- Specialty: Gastroenterology

= Acute abdomen =

Sudden, severe abdominal pain

An acute abdomen refers to a sudden, severe abdominal pain. It is in many cases a medical emergency, requiring urgent and specific diagnosis. Several causes need immediate surgical treatment.

== Differential diagnosis ==
Common causes of an acute abdomen include a gastrointestinal perforation, peptic ulcer disease, mesenteric ischemia, acute cholecystitis, appendicitis, diverticulitis, pancreatitis, and an abdominal hemorrhage. However, this is a non-exhaustive list and other less common causes may also lead to an acute abdomen. In pregnant patient, a tubo-ovarian abscess, ruptured ovarian cyst or a ruptured ectopic pregnancy are common causes of an acute abdomen.

=== Ischemic acute abdomen ===
Vascular disorders are more likely to affect the small bowel than the large bowel. Arterial supply to the intestines is provided by the superior and inferior mesenteric arteries (SMA and IMA respectively), both of which are direct branches of the aorta.

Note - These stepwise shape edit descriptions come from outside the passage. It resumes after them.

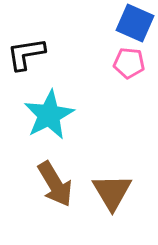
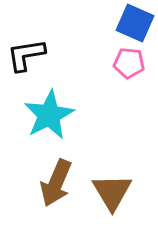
black L-shape: moved 1 px down
brown arrow: moved 1 px right, 1 px up; rotated 54 degrees clockwise
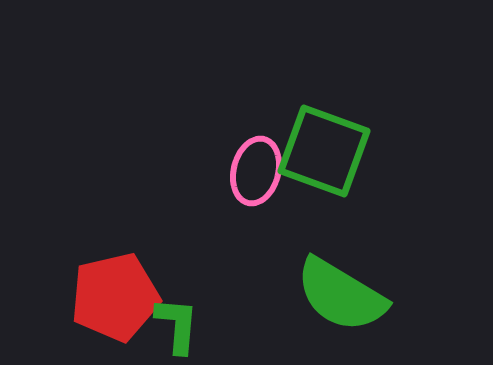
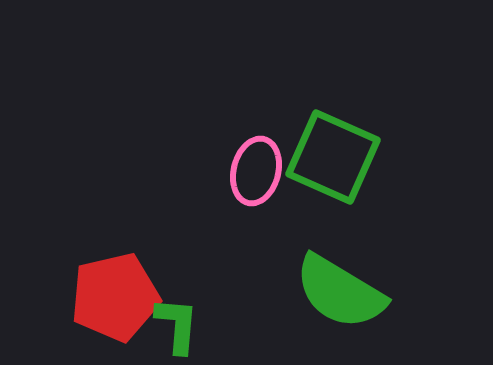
green square: moved 9 px right, 6 px down; rotated 4 degrees clockwise
green semicircle: moved 1 px left, 3 px up
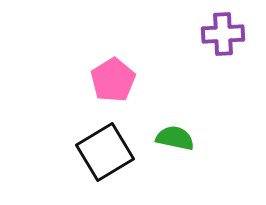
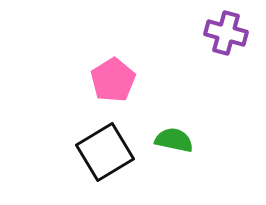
purple cross: moved 3 px right, 1 px up; rotated 18 degrees clockwise
green semicircle: moved 1 px left, 2 px down
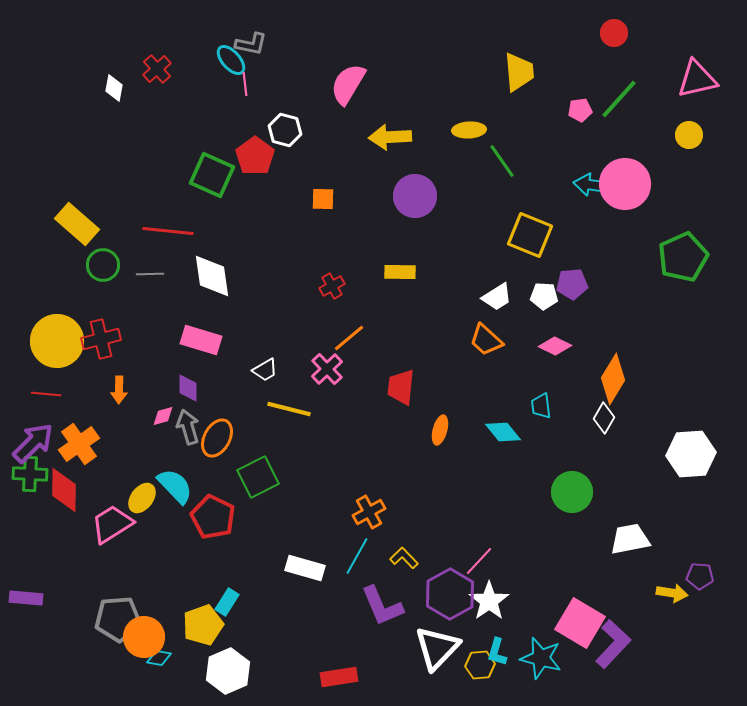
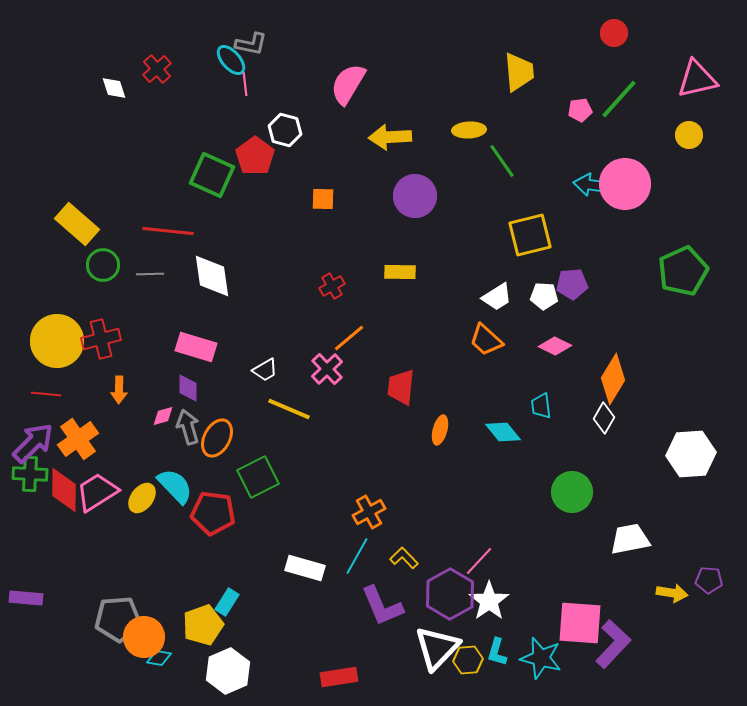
white diamond at (114, 88): rotated 28 degrees counterclockwise
yellow square at (530, 235): rotated 36 degrees counterclockwise
green pentagon at (683, 257): moved 14 px down
pink rectangle at (201, 340): moved 5 px left, 7 px down
yellow line at (289, 409): rotated 9 degrees clockwise
orange cross at (79, 444): moved 1 px left, 5 px up
red pentagon at (213, 517): moved 4 px up; rotated 18 degrees counterclockwise
pink trapezoid at (112, 524): moved 15 px left, 32 px up
purple pentagon at (700, 576): moved 9 px right, 4 px down
pink square at (580, 623): rotated 27 degrees counterclockwise
yellow hexagon at (480, 665): moved 12 px left, 5 px up
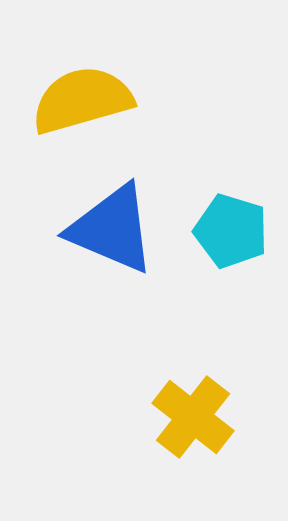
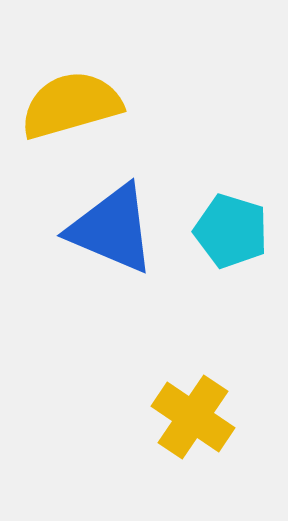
yellow semicircle: moved 11 px left, 5 px down
yellow cross: rotated 4 degrees counterclockwise
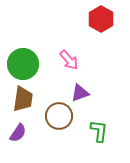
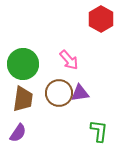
purple triangle: rotated 12 degrees clockwise
brown circle: moved 23 px up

Clinically, patients present with diffuse abdominal pain, bowel distention, and bloody diarrhea. On physical exam, bowel sounds will be absent. Laboratory tests reveal a neutrophilic leukocytosis, sometimes with a left shift, and increased serum amylase. Abdominal radiography will show many air-fluid levels, as well as widespread edema. Acute ischemic abdomen is a surgical emergency. Typically, treatment involves removal of the region of the bowel that has undergone infarction, and subsequent anastomosis of the remaining healthy tissue.

==Diagnosis==
Traditionally, the use of opiates or other pain medications in patients with an acute abdomen has been discouraged before the clinical examination because of the concern that pain medications may mask the signs and symptoms of the condition and therefore may lead to a delay in diagnosis. However, the scientific literature has shown that early administration of pain medications, including opiates, in those with acute abdomen does not lead to delayed diagnosis, delayed treatment or errors in management (the incorrect surgical treatment administered or performing un-necessary surgery). In a meta-analysis of those with acute appendicitis, early administration of opiates was found to alter treatment approach (with a slightly higher rate of appendectomy in those who received opiates) but diagnostic accuracy and surgical outcomes were unaffected by pain medication use. Clinical guidelines also recommend early analgesic use before a cause is established.

Medical imaging aids in the diagnosis of potential causes of an acute abdomen. A CT scan or ultrasound of the abdomen and pelvis are the preferred imaging modalities in the evaluate of an acute abdomen. The use of radiocontrast agents with CT scans improve diagnostic accuracy. Some authors advocate for the use of CT angiography with contrast of the abdomen and pelvis as the preferred imaging modality. An ultrasound is the preferred imaging modality in pregnant patients as CT scans expose the fetus to ionizing radiation which may lead to adverse pregnancy outcomes. An abdominal x-ray may show free air in the abdominal cavity due to a perforation in the gastrointestinal tract. However, abdominal x-ray is not recommended as part of the diagnostic evaluation in acute abdomen due to its low sensitivity and specificity. Delays in medical imaging acquisition and interpretation greater than 2 hours are associated with an increased risk of complications and death.

==Society and culture==
In a population based study of Medicare patients in the United States, Black patients who were admitted to the hospital for an acute abdomen requiring general surgery consultation were 14% less likely to receive surgical consultation as compared to White patients. These racial disparities in care persisted (with an 11% difference) when socioeconomic factors were standardized. In another population based study in the United States, Black patients and patients from other racial minority groups were 22-30% less likely to receive pain medication for an acute abdomen as compared to White patients.